The FDA granted the selective oral tyrosine kinase inhibitor mobocertinib priority review for patients with pretreated metastatic non-small cell lung cancer harboring insertion mutations in EGFR exon 20.
Mobocertinib approved for the treatment of patients with locally advanced or metastatic nonsmall cell lung cancer (NSCLC) with epidermal growth factor receptor (EGFR) exon 20 insertion mutations.
Trade name Exkivity.
The drug is limited to use in patients whose disease has progressed on or after platinum-based chemotherapy and who have had the EGFR exon20 insertion mutation detected on an FDA-approved test.
Mobocertinib is the first oral tyrosine kinase inhibitor (TKI) specifically designed to target these mutations, which are less common than the more predominant EGFR mutations in this lung cancer.
It is for the treatment of patients with metastatic non-small cell lung cancer (mNSCLC) and an EGFR exon 20 insertion mutation who have received prior platinum-based chemotherapy.
EGFR exon 20 insertion positive] mNSCLC with current treatment options results in poor survival outcomes.
EGFR Exon20 insertion+ NSCLC makes up approximately 1%-2% of patients with NSCLC.
There is an next-generation sequencing (NGS) companion diagnostic test which identifies NSCLC patients with EGFR Exon20 insertions.
EGFR Exon20 insertion NSCLC is more common in Asian populations compared with Western populations.
Studies included 114 patients who received prior platinum-based therapy and were treated as part of the dose-escalation and dose-expansion portions of the phase 1/2 trial.
Patients were treated with mobocertinib at 160 mg once daily.
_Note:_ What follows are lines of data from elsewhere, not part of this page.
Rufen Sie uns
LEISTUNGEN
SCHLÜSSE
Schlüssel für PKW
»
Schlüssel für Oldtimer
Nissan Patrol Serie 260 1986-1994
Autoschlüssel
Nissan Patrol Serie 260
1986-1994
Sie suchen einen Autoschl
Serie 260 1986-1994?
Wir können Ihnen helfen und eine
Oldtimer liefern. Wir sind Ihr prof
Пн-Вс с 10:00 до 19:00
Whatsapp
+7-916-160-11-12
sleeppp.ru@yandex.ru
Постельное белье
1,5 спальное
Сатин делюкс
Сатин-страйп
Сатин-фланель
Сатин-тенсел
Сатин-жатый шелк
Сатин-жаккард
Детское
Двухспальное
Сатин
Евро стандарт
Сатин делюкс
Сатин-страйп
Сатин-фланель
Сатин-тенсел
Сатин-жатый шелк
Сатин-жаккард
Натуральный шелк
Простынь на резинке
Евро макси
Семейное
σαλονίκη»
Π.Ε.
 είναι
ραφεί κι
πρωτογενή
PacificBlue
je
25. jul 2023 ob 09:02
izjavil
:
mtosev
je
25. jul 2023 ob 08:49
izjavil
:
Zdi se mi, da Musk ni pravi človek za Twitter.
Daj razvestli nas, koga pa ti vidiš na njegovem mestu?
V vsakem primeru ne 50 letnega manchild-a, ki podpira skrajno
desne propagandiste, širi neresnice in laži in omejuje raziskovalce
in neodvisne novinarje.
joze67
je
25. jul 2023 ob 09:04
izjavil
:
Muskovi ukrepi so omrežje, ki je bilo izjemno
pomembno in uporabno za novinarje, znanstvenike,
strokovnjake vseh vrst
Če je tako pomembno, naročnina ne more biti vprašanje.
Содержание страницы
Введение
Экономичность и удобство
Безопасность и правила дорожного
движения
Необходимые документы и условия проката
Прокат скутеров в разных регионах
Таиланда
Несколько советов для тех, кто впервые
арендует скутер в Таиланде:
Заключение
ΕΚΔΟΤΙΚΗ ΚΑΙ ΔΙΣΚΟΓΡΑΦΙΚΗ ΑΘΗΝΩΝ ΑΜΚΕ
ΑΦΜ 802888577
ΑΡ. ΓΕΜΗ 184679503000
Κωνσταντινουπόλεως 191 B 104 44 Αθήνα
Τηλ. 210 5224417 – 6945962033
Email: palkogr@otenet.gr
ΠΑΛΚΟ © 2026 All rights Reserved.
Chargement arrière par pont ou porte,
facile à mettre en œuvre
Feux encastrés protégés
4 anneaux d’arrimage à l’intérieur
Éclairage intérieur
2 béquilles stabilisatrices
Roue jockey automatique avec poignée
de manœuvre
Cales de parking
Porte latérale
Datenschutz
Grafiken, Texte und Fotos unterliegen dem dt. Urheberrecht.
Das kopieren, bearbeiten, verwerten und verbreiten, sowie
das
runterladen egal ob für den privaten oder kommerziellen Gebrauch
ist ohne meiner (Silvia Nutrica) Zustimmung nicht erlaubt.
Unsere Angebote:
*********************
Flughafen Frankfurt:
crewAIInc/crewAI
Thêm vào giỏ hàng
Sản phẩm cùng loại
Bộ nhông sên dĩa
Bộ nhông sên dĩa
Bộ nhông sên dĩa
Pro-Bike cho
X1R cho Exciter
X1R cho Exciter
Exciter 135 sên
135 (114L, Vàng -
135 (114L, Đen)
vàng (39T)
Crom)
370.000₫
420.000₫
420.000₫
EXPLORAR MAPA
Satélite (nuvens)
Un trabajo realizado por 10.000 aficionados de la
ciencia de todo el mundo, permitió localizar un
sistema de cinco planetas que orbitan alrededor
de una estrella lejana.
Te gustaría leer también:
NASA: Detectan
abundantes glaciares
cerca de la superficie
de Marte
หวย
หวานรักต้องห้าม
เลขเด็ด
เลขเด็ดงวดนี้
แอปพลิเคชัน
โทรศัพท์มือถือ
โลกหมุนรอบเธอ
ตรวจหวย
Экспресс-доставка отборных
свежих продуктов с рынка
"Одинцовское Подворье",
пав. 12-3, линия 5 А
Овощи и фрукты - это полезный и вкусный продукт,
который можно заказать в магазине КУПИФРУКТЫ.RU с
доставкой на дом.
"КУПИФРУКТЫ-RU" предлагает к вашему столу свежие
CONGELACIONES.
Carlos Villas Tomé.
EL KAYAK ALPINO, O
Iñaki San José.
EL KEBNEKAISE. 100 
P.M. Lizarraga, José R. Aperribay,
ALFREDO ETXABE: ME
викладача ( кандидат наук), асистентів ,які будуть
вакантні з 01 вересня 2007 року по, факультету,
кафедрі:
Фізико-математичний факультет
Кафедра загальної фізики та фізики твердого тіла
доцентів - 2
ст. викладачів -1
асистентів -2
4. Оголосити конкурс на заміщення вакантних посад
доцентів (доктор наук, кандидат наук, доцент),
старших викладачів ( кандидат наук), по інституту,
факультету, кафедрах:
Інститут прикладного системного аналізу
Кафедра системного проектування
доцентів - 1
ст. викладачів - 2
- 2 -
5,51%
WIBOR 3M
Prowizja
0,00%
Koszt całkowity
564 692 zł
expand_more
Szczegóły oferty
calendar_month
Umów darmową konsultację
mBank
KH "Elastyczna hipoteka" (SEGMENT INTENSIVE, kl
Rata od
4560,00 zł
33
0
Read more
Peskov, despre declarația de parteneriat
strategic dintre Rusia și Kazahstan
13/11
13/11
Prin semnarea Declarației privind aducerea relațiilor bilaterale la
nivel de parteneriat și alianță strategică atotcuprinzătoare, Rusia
In a phase 1/2 trial consisting of 114 patients with EGFR Exon20 insertion+ NSCLC who received prior platinum-based therapy and were treated with the 160-mg dose: it demonstrated a confirmed overall response rate of 28% and a median duration of 17.5 months.
Mobocertinib demonstrated clinically meaningful responses and a noteworthy duration of response in patients with EGFR exon 20 insertion-positive metastatic NSCLC who received prior platinum-based therapy.
The most common adverse reactions (> 20%) were diarrhea, rash, nausea, stomatitis, vomiting, decreased appetite, paronychia, fatigue, dry skin, and musculoskeletal pain.
Warnings for QTc prolongation and Torsades de Pointes, and warnings and precautions for interstitial lung disease/pneumonitis, cardiac toxicity, and diarrhea are given.
Discontinuations due to AEs occurred in 17% of patients, most commonly from diarrhea (4%) and nausea (4%).
Responses in patients who were previously treated with TKIs were also noted.